Chinnappa Reddy, J.
1. The appellant, Amruta was convicted by the learned Additional Sessions Judge, Beed of committing the murders of his wife, Janabai and daughter, Shashikala. He was sentenced to death. The High Court having confirmed the conviction and sentence, the appellant has preferred this appeal by special leave under Article 136 of the Constitution. The prosecution case briefly was that there were frequent quarrels between Amruta, the accused and his wife, Janabai for the last one and a half years, as the accused suspected her chastity. Since about two weeks before the occurrence, Janabai with her daughter, Shashikala had gone away to the house of her parents and was staying with them. On June 28, 1981, Janabai with her daughter, Shashikala (aged about 6 years) had gone to the field of one of her relatives to reap Jowar crop in the field. Her relative Parubai (PW-11), a young girl about 12 years was also with them. While so, the accused, Amruta came there and asked Janabai to go with him to the brook to wash clothes. Janabai and Shashikala went with him while Parubai continued the work of reaping. In a short while, she heard the cries of Shashikala. She ran towards the side from where she heard the cries. She saw Janabai lying in the channel with a bleeding injury on the neck. She also saw the accused delivering a blow on the head of Shashikala with an axe. When she tried to protest, the accused threatened and chased her and so she ran away. When she reached the Durgah, she saw Syed Abbas there and told him about the occurrence. She then went home and informed her mother and others. Her uncle Nana reported the occurrence to the Police and thereafter investigation proceeded.

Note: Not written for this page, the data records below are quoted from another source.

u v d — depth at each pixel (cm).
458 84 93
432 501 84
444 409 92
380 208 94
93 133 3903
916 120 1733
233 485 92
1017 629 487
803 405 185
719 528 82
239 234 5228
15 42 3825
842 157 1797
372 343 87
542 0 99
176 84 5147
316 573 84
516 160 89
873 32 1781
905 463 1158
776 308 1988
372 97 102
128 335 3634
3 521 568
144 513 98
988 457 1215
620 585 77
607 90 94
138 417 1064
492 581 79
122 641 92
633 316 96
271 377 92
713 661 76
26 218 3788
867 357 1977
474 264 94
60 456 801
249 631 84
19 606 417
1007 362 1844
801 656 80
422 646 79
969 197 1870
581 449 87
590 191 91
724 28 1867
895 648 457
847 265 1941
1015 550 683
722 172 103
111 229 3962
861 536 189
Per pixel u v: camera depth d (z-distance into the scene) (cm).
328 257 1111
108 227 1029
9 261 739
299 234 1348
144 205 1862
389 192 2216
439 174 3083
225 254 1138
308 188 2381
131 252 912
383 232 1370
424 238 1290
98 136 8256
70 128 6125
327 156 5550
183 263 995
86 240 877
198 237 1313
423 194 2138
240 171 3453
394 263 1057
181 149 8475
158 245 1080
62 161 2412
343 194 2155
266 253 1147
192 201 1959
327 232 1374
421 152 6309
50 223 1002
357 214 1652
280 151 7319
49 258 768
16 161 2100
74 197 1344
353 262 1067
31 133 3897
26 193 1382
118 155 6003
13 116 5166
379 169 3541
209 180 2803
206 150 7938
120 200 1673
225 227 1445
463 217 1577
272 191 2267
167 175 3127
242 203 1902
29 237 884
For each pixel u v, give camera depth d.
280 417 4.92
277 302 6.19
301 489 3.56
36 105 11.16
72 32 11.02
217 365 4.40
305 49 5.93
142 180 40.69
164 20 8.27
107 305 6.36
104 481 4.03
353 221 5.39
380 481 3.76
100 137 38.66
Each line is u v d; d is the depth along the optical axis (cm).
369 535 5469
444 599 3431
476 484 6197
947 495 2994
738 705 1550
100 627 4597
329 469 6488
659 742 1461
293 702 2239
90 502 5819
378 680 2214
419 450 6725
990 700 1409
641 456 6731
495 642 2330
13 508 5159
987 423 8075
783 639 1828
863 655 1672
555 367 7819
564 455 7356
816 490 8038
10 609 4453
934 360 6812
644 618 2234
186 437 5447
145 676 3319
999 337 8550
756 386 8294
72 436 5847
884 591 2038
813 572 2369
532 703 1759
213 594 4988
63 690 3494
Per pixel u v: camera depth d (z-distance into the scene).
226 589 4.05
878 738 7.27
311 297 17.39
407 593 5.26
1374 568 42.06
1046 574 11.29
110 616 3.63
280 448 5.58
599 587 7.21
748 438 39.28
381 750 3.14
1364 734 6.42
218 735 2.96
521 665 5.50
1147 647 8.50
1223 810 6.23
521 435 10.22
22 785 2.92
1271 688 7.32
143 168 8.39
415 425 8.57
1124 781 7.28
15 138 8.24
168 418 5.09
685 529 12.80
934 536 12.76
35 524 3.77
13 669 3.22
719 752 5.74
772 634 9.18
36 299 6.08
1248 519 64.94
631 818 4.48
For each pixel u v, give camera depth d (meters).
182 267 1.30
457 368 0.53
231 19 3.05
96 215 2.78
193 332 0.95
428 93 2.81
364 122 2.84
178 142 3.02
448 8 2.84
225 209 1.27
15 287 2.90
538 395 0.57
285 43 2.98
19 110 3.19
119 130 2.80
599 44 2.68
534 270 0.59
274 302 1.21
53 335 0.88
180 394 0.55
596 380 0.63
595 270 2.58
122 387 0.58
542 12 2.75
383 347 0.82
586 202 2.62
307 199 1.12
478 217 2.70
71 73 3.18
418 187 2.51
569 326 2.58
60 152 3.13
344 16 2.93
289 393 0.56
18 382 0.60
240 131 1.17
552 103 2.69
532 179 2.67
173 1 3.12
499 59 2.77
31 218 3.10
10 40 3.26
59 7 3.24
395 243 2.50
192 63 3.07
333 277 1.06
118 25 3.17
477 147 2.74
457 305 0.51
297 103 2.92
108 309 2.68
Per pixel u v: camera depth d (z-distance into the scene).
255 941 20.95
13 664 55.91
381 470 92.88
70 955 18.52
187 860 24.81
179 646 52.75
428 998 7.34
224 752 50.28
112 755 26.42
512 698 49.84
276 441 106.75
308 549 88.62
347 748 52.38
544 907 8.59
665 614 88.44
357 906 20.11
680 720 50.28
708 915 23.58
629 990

2. The case against the accused, as evident from the facts mentioned in the previous paragraph, rests primarily on the evidence of the sole eye witness, Parubai. Her evidence has been accepted by the learned Sessions Judge and by the High Court and we have not been shown any reason why she should be disbelieved. We have ourselves gone through her evidence and we think that the learned Sessions Judge and the High Court were right in accepting her evidence as true. There are a few minor discrepancies, but they are on totally immaterialpoints. Her evidence has also been fully corroborated by the evidence of Syed Abbas, who was informed by her about the occurrence within almost a few seconds. Syed Abbas stated that Parubai came running to the Durgah, and told him that Amruta had killed Janabai and Shashikala with an axe and that he had also chased her. In fact, according to Syed Abbas, he even saw the accused with an axe in his hand. In cross examination, it was elicited from Syed Abbas that he did not tell the Police that Parubai came to the Durgah and told him that the accused had killed Janabai and her daughter, Shashikala in the field of Nana with an axe. The statement made by Syed Abbas to the Police is part of the record before us and we find that Syed Abbas had in fact told the Police that Parubai had come to the Durgah and told him that the accused had killed Janabai and her daughter Shashikala by assaulting them with an axe and that he had also chased her. It is clear that the question put to the witness, Syed Abbas in cross examination was a misleading question and it is a pity that the learned Additional Sessions Judge was not more watchful and allowed such a misleading question to be put to the witness. We are satisfied that Parubai is a truthful witness and that her evidence is worthy of acceptance without hesitation. The conviction has to be confirmed.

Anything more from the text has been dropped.